■ TASK GOAL:
Echo the lines of the material verbatim, starting at the line containing "O processo de" and ending at the line containing "### Introdução ao Power BI e Seus Recursos", with both of those lines included.

■ MATERIAL FOR THIS TASK:
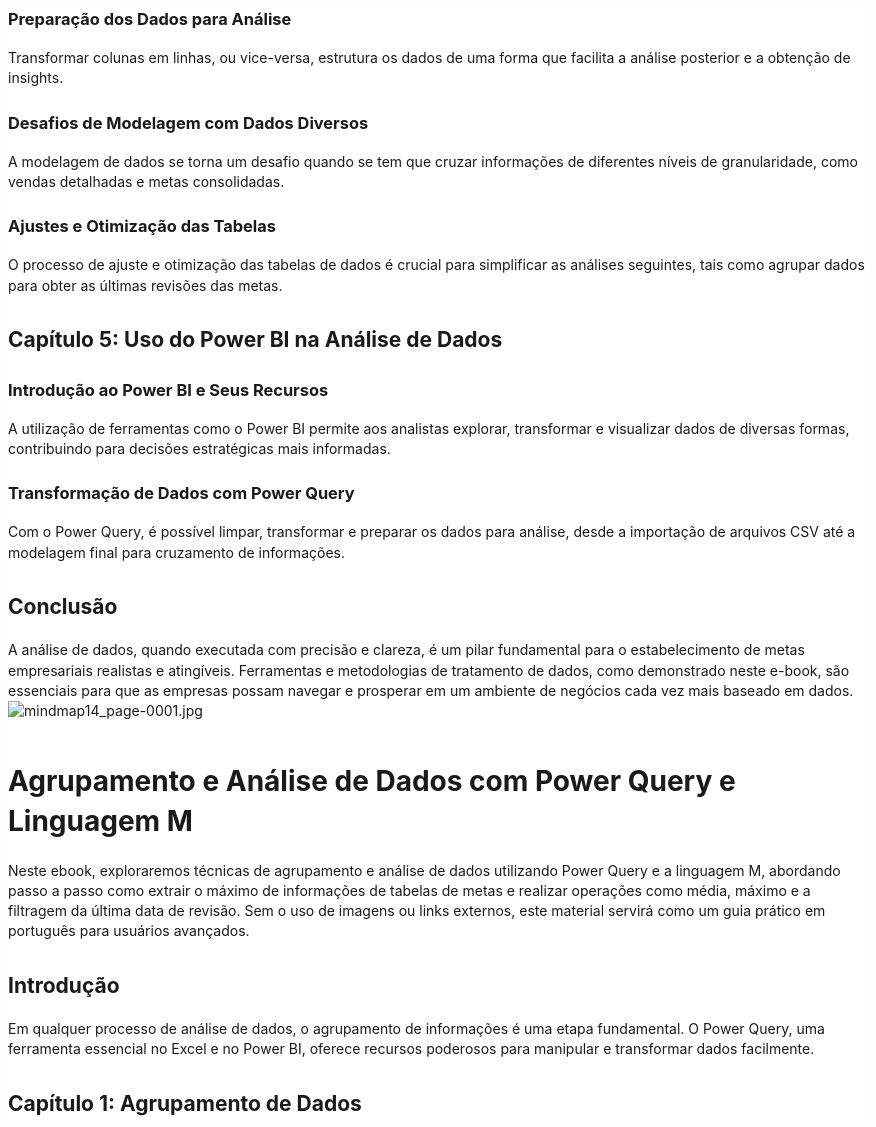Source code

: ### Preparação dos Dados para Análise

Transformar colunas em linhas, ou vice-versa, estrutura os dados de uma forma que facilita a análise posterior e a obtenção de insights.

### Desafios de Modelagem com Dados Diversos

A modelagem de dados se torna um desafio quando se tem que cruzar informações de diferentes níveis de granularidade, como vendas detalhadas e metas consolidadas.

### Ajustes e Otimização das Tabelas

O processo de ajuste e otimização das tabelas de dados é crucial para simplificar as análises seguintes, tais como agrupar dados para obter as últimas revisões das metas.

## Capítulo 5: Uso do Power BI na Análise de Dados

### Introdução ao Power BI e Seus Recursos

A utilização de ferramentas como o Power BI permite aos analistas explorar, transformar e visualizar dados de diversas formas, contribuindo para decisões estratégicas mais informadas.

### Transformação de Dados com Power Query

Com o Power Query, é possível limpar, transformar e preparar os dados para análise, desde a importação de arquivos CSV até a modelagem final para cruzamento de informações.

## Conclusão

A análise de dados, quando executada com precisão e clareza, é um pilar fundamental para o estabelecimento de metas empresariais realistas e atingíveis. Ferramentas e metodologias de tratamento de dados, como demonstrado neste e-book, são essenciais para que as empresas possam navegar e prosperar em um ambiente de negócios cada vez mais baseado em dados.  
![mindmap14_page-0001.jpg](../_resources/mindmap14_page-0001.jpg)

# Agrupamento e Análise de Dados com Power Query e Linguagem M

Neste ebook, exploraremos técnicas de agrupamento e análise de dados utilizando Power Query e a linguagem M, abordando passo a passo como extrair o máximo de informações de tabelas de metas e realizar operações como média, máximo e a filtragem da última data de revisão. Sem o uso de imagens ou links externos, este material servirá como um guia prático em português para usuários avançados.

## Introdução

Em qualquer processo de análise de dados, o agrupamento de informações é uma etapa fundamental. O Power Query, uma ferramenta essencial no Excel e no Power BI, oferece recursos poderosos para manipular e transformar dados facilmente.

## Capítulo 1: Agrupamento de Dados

...

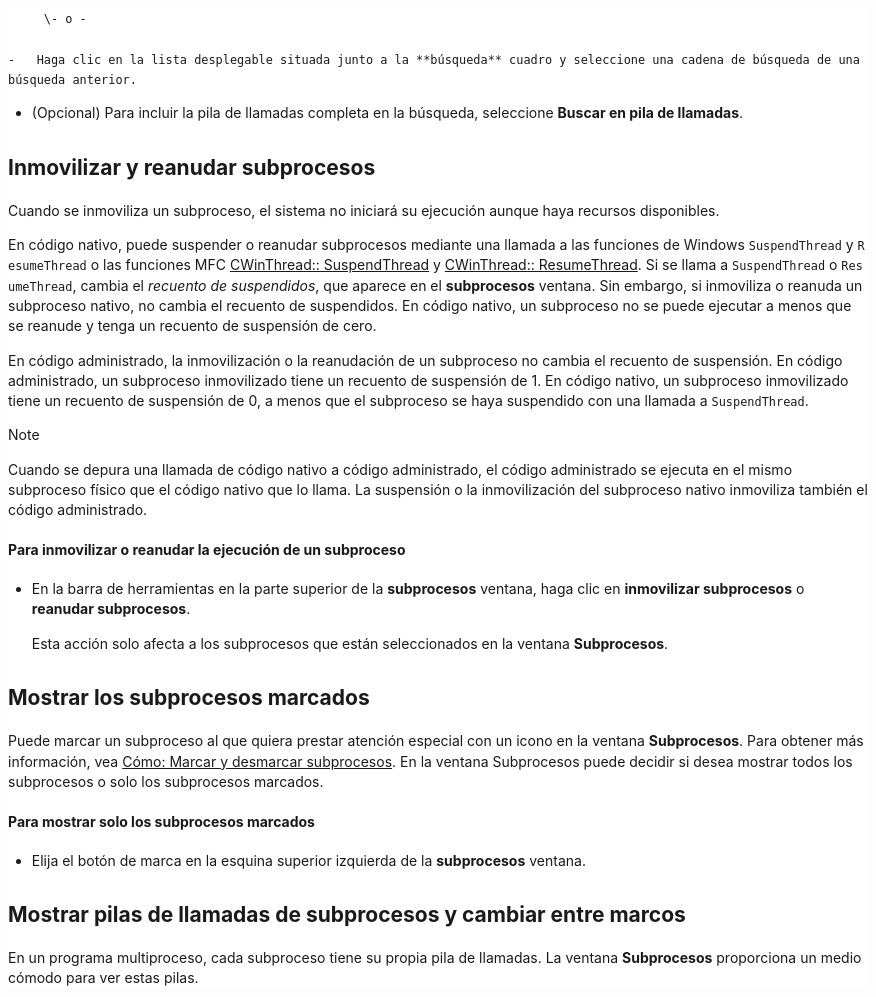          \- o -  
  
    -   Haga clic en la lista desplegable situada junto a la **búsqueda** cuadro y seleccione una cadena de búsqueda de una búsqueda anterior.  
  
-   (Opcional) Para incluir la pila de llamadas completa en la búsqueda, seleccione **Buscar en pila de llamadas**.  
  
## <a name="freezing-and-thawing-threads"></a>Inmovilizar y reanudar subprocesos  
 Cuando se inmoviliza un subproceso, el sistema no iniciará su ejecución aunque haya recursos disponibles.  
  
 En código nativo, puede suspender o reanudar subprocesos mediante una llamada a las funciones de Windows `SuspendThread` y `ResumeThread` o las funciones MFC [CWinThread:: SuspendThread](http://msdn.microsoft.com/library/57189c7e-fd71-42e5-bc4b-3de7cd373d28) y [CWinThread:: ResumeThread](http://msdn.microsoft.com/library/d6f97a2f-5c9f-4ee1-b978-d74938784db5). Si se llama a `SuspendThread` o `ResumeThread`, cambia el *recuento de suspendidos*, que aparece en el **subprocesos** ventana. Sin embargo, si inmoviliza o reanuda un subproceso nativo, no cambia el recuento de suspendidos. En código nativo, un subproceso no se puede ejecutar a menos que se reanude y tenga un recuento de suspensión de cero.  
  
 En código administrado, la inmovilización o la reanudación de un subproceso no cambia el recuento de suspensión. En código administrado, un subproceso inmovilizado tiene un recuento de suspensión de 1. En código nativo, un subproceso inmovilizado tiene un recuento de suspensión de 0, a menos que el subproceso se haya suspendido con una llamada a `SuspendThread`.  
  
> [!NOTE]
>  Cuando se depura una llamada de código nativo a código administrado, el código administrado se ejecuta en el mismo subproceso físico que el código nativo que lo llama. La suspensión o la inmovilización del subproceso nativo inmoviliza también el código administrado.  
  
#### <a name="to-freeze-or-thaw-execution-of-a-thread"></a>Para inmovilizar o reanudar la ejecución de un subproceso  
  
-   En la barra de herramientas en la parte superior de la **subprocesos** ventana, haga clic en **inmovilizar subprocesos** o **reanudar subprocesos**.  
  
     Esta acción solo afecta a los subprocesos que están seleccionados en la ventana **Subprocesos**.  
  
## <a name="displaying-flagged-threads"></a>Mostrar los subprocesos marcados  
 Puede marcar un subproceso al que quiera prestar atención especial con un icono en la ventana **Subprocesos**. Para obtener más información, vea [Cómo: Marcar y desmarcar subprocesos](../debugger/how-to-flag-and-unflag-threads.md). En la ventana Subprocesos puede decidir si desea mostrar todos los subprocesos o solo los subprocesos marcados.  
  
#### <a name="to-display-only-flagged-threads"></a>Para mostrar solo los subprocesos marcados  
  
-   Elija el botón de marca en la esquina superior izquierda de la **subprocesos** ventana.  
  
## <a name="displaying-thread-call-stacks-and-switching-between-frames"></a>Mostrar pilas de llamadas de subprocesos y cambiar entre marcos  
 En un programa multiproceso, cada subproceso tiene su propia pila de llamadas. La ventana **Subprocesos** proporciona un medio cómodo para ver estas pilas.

■ RESPONSE BELOW:
O processo de ajuste e otimização das tabelas de dados é crucial para simplificar as análises seguintes, tais como agrupar dados para obter as últimas revisões das metas.

## Capítulo 5: Uso do Power BI na Análise de Dados

### Introdução ao Power BI e Seus Recursos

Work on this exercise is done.